Il va falloir des conseillers bien plus subtils à l’intrépide Ben Salmane que ceux qu’il a recrutés auprès des think tanks sionistes pour inverser la donne : le coup yéménite de l’intrépide Ben Salmane s’avère être un fiasco royal ; pis encore, il risque de lui être fatal.
Tout le monde sait que le charismatique Abdellah Saleh était loin d’être en odeur de sainteté auprès de Riyad. Les Saoud lui reprochaient sa trahison de 2012, puis son alliance avec Ansarallah depuis l’agression qu’ils ont lancée contre le Yémen sur l’ordre du binôme Israël/USA et dans le strict objectif de s’emparer de la profondeur géostratégique de Bab el-Mandeb et de la mer Rouge, le pétrole faisant depuis longtemps l’objet des pillages saoudiens.

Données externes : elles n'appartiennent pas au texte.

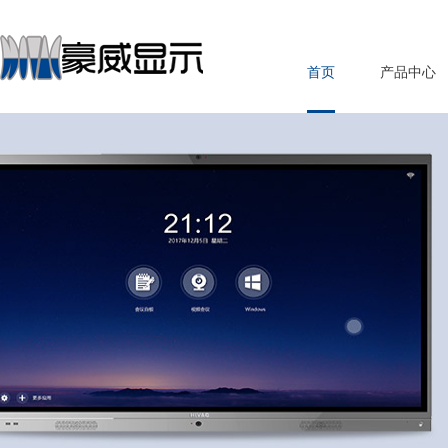
首页
产品中心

Cela a pris des mois aux cheikhs des Émirats pour convaincre Ben Salmane de recevoir le fils du défunt Saleh, Ahmed, résidant à Abou Dhabi, afin que les deux hommes se rencontrent et se mettent d’accord sur le projet de coup d’État. Cette rencontre-là aussi a été un désastre. Humilié, voire brusqué, Ahmed a eu droit à des injures non seulement à son endroit, mais aussi à l’endroit de son père avant de rentrer bredouille aux Émirats.
Personne ne sait ce qui s’est réellement passé en coulisse ni les promesses qui ont été faites à Saleh, pour que ce vieux routier de la politique, homme qui savait danser avec les serpents, finisse par croire que Riyad mettrait un terme à sa tuerie et rendrait à son fils ou à lui « son fauteuil présidentiel ». Mais l’homme y a cru et il en a payé le prix cher.
Mais qui est sorti gagnant de ce coup de force interyéménite d’origine exogène ?
Sans doute pas Ben Salame, encore moins Ben Zayed, qui agit en mentor et chef spirituel du jeune prince. La victoire n’est pas non plus du côté de l’axe israélo-américain, qui a tout fait depuis 2015 pour que Ben Salmane s’englue chaque jour un peu plus dans le bourbier yéménite. Le coup d’État manqué du premier décembre a extrait des ruines de trois années de guerre un acteur politique et militaire dans la péninsule arabique du nom d’Ansarallah.
Que le convoi de Saleh ait tenté de fuir Sanaa sous l’escorte des avions saoudiens, sans toutefois y parvenir, cela dit beaucoup de choses : Ansarallah s’est imposé en rassembleur et a réussi à souder la mosaïque tribale ô combien complexe de la société yéménite pour la réunir sous le drapeau national. Sans l’aide des tribus et de l’armée nationale, voire des proches de Saleh, ce dernier aurait pu fuir la capitale pour s’installer à Maarib, voire à Aden, et remplacer le stérile personnage qu’est Mansour Hadi. Cela aurait ouvert une longue période de dissensions et de divergences internes susceptibles d’inverser la donne militaire en faveur de la « coalition » pro-saoudienne, qui vit ses dernières heures.
Mais ce n’est pas tout : le second jour du coup d’État, soit le 2 décembre, l’armée yéménite et Ansarallah ont réservé une énorme surprise au camp des agresseurs : un missile de croisière d’une portée de 1 600 kilomètres s’est abattu sur la centrale nucléaire « Barakah » à 35 kilomètres d’Abou Dhabi, pulvérisant l’un de ses quatre réacteurs. Le site devait être opérationnel en 2018. Ce missile a transformé d’un coup d’Ansarallah en une « partie régionale » avec qui il faut compter, une partie que Riyad et consorts devraient cesser de mépriser et avec qui ils ont tout intérêt à amorcer au plus vite le dialogue avant qu’il ne soit trop tard. Et Ansarallah pourrait ne pas en rester là : son leader a affirmé lundi dans les heures suivant la trahison puis la mort de Saleh : « Que les investisseurs quittent les Émirats et l’Arabie saoudite. Qu’ils aillent investir en Irak, en Syrie voire au Koweït… » Cette mise en garde veut dire très explicitement que désormais le sol saoudien, tout comme le sol émirati, est exposé au pire danger et que d’autres missiles de croisière yéménites pourraient suivre le premier. Qu’Abou Dhabi le reconnaisse ou pas, cela ne changera rien à la donne.
Il est grand temps donc pour Ben Salmane qu’il cesse sa folie, qu’il se mette à la table des négociations avec les forces yéménites, non pas pour leur imposer ses conditions dictées par Washington ou Tel-Aviv, mais pour discuter de la fin des massacres, de l’indemnisation les victimes, de la reconstruction du Yémen et du rétablissement des conditions d’un bon voisinage. Le plus tôt sera le mieux, car il y a péril en la demeure.